The researchers ran 1,000 computer simulations of the period from 1950-2012 in effect simulating 63,000 separate Atlantic hurricane seasons. They found that a nine-year period without a major landfall is likely to occur once every 177 years on average.
While the study did not delve into the meteorological causes behind this lack of major hurricane landfalls, Hall said it appears it is a result of luck.
“The last nine hurricane seasons were not weak storms just didn’t hit the U.S.,” Hall said. “It seems to be an accident of geography, random good luck.”
When 2014 passed without a major hurricane landfall, the period from 2006-2014 surpassed the previous record for an absence of known major hurricane landfalls in the U.S., which occurred from 1861 to 1868. The researchers became curious about the probability of nine years passing without a major landfall.
The nine-year period stands out, too, because it immediately followed the most active Atlantic hurricane season on record.
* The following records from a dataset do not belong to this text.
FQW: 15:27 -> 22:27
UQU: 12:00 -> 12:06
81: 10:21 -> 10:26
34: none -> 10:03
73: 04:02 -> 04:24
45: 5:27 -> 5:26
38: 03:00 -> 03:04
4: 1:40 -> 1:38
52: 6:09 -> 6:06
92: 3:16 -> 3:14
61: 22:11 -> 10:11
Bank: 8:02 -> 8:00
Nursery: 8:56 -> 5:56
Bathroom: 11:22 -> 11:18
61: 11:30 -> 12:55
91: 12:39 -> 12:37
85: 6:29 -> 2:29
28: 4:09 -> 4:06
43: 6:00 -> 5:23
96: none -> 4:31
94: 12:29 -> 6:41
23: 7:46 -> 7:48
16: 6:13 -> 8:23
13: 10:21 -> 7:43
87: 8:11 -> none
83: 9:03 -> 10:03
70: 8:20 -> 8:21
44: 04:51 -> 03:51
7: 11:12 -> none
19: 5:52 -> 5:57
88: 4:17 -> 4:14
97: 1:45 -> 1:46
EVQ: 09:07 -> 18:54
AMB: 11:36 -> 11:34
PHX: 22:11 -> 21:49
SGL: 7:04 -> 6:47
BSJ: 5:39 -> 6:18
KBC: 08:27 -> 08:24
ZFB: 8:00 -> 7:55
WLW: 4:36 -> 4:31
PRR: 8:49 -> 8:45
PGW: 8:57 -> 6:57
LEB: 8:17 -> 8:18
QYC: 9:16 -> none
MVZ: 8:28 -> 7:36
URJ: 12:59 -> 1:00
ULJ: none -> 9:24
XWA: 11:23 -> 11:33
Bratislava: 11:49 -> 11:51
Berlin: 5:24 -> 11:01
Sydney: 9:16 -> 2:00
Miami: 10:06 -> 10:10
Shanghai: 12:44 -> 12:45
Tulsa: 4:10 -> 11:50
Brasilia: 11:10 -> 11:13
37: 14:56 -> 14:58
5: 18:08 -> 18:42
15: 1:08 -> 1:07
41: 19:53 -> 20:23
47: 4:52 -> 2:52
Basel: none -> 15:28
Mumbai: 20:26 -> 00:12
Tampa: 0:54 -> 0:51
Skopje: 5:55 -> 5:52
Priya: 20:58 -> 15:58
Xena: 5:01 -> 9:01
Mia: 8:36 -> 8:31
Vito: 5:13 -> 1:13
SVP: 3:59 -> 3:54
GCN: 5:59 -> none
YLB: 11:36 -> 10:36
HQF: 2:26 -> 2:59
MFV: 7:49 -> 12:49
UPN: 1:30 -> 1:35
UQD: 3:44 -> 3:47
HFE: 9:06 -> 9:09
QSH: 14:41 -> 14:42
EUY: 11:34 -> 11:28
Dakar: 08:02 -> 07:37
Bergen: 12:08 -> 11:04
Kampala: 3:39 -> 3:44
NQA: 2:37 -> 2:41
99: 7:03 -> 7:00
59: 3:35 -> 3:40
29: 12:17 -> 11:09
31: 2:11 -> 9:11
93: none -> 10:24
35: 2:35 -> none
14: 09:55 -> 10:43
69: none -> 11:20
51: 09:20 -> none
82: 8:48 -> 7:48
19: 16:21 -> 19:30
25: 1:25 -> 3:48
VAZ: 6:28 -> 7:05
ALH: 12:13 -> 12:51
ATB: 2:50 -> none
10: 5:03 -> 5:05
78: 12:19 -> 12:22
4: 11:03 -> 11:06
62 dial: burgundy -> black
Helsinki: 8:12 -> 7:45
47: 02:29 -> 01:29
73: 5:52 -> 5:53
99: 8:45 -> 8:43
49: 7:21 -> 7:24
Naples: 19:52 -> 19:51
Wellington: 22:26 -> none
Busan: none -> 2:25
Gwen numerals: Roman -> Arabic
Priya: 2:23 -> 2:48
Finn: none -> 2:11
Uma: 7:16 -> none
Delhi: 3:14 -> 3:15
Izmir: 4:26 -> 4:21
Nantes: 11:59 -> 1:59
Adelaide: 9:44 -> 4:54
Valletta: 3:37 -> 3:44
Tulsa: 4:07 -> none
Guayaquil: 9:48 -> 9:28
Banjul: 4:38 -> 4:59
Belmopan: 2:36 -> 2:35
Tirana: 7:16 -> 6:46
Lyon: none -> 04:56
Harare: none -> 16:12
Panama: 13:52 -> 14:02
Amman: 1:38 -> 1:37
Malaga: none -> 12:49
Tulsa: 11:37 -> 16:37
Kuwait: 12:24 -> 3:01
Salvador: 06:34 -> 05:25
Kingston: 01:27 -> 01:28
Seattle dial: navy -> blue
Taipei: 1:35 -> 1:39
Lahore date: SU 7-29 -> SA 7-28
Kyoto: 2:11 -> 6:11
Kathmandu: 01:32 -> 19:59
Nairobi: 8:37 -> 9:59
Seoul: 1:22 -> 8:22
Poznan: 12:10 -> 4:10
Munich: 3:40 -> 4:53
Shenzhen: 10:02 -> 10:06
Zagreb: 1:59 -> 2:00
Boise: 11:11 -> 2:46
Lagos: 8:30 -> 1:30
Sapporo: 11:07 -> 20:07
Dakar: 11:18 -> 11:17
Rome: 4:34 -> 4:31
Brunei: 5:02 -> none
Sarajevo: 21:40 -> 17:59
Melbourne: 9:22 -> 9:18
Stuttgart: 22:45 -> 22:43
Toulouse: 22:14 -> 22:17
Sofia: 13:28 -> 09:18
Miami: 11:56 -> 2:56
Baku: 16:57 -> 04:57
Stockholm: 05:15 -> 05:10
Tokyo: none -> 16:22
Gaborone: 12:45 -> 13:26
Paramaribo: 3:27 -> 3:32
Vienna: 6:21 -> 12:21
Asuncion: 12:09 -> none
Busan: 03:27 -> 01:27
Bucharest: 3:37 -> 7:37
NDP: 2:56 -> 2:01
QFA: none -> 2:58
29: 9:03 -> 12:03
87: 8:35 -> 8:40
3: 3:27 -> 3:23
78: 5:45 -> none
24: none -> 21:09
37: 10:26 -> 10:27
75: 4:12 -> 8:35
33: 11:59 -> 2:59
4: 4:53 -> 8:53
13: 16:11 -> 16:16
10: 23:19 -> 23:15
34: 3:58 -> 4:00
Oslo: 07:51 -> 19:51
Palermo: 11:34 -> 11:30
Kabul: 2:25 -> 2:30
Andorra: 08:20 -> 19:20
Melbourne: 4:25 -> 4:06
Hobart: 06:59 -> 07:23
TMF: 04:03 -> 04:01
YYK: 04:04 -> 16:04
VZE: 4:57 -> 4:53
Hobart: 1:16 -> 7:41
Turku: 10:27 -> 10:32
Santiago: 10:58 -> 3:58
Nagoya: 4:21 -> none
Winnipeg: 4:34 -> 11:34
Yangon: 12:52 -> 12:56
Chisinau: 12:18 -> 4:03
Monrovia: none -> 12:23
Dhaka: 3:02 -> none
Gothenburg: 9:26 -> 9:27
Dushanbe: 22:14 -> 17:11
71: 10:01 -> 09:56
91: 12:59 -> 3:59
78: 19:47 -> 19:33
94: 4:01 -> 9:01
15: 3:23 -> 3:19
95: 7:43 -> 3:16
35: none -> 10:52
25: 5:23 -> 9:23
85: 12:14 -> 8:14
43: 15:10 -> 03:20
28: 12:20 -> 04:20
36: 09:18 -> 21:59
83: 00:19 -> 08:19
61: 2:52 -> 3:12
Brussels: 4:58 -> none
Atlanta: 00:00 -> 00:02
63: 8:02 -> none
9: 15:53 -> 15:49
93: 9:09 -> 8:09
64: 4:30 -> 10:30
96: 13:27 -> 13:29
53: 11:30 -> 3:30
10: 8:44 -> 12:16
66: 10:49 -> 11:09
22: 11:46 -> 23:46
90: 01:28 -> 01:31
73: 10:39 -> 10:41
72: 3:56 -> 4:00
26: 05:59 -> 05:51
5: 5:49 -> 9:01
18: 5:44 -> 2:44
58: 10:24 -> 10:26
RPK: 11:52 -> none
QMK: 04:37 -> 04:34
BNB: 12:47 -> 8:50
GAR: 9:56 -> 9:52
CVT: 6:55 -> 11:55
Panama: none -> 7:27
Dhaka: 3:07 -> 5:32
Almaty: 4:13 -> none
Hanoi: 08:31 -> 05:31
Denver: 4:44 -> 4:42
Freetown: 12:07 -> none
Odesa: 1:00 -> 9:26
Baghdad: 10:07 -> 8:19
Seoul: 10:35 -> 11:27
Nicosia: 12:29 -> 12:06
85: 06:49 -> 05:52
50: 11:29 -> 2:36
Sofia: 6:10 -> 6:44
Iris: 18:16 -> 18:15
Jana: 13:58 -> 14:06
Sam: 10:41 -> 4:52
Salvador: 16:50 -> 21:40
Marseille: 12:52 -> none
As major hurricanes Dennis, Katrina, Rita and Wilma all hit the U.S., debate intensified about how global warming might drive hurricane activity.
Hall said the past nine years show why there are still questions about the connection between hurricanes and the warming of Earth’s atmosphere and ocean.
“Hurricanes respond in complicated ways to their environment,” Hall said. Regarding the larger climate change-hurricane question, he said, “It’s one of the areas of climate change research where reasonable people can still disagree.”
A trickier problem than simply deriving the odds of such a “landfall drought” is trying to predict when the drought might end. Even though a long period of time has passed, the probability that any given year will end the drought is still the same every year, Hall said.
Think of it this way: If you flip a coin and it comes up heads nine times in a row, there is still a 50-50 chance that the 10th flip will come up tails. Hall and Hereid’s statistical analysis found that in any given year there is a 39 percent probability of one or more major hurricane landfalls on the U.S and that that probability does not depend on the drought length. So what are the chances of this historic period coming to an end in 2015, based solely on the odds of the historical record? Thirty-nine percent, Hall said.
“Each year is roughly independent of the year before,” Hall said. “There are known signals, and natural cycles, and possibly human-induced influences. But for the most part, they are independent, especially for the rare intense landfalls.”